154

THE PACIFIC.1

District Court, W. D. Pennsylvania.

February 20, 1886.

1. SEAMEN'S WAGES—LEAVING VESSEL.

A seaman was hired without signing shipping articles on a vessel about to proceed on a voyage from a port in one state to a port in a state not adjoining. Held, that he could leave the vessel at any place.

2. SAME—REV. ST. §§ 4520, 4523.

Sections 4520 and 4523 of the Revised Statutes of the United States held to apply to the hiring of seamen on vessels navigating rivers of the interior states.

3. SAME—WAGES NOT FORFEITED.

A seaman left a vessel at a place where a substitute could easily be obtained, and the boat suffered no detriment by reason of his refusal to work. Held, not to be such misconduct as would forfeit his wages for the time he performed his duty.

In Admiralty.

On March 14, 1884, Taylor Harlan, the libelant in this case, was hired by the mate of the steam tow-boat Pacific as a deck hand on said tow-boat while the was lying at the port of Pittsburgh, Pennsylvania, without any shipping articles being signed. The tow-boat Pacific was upwards of 50 tons in burden, and was engaged in navigating the Monongahela and Ohio rivers. At the time of the hiring of libelant nothing was said about the duration of the voyage of the Pacific or the port to which she intended going, but it was understood that Harlan should receive the same rate of pay that other deck hands were getting for similar services. The Pacific made up a tow of coal barges and proceeded down the river to Louisville, Kentucky, where she left her loaded barges, and the same day started back for her home port with three empties. On the twenty-second day of March, 1884, the Pacific arrived at a coaling station called Ludlow, a small town three miles below Covington. Here the mate ordered the watch on deck to carry coal from a flat into the tow-boat. Harlan, the libelant, having, as he testified, sprained his wrist by a fall some weeks previously, refused to obey the mate's order, and said he was going to quit work. The mate referred him to the captain, who told him unless he performed his duty he would forfeit his wages for the entire trip, and on his continued refusal to work ordered him ashore, and threatened to arrest him if he did not leave the boat. The libelant went ashore, and on his arrival at Pittsburgh libeled the Pacific for his wages for the eight days that he had worked on the steam tow-boat.

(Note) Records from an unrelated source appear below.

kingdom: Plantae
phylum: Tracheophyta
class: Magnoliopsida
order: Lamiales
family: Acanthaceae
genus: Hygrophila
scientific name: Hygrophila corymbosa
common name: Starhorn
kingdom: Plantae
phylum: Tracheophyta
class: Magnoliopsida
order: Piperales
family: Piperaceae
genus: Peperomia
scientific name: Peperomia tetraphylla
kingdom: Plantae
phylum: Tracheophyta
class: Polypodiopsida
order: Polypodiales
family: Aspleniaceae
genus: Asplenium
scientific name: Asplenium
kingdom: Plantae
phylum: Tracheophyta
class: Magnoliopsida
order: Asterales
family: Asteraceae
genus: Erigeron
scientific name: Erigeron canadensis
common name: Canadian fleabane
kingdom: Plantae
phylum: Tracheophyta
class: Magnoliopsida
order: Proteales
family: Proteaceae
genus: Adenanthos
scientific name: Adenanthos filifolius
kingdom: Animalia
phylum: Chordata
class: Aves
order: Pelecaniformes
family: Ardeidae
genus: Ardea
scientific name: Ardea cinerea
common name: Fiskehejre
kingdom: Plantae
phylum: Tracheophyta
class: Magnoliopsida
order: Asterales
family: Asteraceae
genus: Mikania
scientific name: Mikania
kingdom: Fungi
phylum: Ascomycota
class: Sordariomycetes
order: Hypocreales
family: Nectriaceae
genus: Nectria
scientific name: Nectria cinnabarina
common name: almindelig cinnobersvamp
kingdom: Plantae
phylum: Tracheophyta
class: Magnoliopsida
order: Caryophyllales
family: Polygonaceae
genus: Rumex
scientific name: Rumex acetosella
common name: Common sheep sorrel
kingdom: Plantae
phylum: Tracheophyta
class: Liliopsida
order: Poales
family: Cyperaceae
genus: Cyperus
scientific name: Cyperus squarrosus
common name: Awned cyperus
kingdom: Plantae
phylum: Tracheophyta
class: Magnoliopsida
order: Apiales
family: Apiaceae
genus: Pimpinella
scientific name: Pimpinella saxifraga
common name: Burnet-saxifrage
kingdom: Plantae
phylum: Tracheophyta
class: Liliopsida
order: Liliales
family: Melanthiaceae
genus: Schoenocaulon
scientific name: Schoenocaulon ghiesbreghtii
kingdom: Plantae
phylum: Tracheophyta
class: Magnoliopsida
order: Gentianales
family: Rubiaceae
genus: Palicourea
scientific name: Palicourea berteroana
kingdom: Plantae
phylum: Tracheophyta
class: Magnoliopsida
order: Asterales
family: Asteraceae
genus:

It was admitted that the rate of wages for that trip for deck hands was $35 a month.

Albert York Smith, for libelant, cites, inter alia:

Sec. 4520, Rev. St. Every master of any vessel of the burden of 50 tons or upwards, bound from a port in one state to a port in any other than an 155adjoining state, except vessels of the burden of 75 tons or upward, bound from a port on the Atlantic to a port on the Pacific, or vice versa, shall, before he proceeds on such voyage, make an agreement in writing or in print, with every seaman on board such vessel except such as shall be apprentice or servant to himself or owners, declaring the voyage or term of time for which such seaman shall be shipped.

Sec. 4523. All shipments of seamen made contrary to the provisions of any act of congress shall be void; and any seaman so shipped may leave the service at any time, and shall be entitled to recover the highest rate of wages of the port from which the seaman was shipped, or the sum agreed to be given him at his shipment.

When seamen are shipped without signing articles they may leave the service at any time. Desty, Shipp. & Adm. § 184; Graham v. The Exporter, 21 Int. Rev. Rec. 110; The Fremont, 10 Amer. Law Reg. (N. S.) 340.

Every trivial act of disobedience will not work a forfeiture of wages.

Leaving in a place where the master could easily obtain a substitute is not desertion. Desty, Shipp. & Adm. §§ 181, 184; The Crusader, 1 Ware, 437.

Geo. C. Wilson, for respondent.

ACHESON, J. I do not see that it can be denied that this case comes within sections 4520 and 4523 of the Revised Statutes. Graham v. The Exporter, 21 Int. Rev. Rec. 110; The City of Fremont, 2 Biss. 415. Hence the libelant had the right to quit the boat without being chargeable with desertion. Id.; The Crusader, 1 Ware, 438. Having thus a right to leave the vessel, he is entitled to wages during the time of his actual service, unless he forfeited them by reason of his alleged misconduct. Now he swears that he had sprained his wrist, and that this was his reason for declining to aid in coaling the boat. He should have made this explanation to the mate at the time; but, still, I cannot say his failure to do so should deprive him of his wages. He did state the fact to Capt. Gould before he left finally. The boat suffered no detriment by reason of the libelant's refusal to assist the other hands on this occasion, or by his leaving the vessel at Ludlow; and, upon the whole, I do not perceive upon what just ground his claim for wages can be denied.

Let a decree in favor of the libelant be drawn.

1 From the Pittsburgh Legal Journal.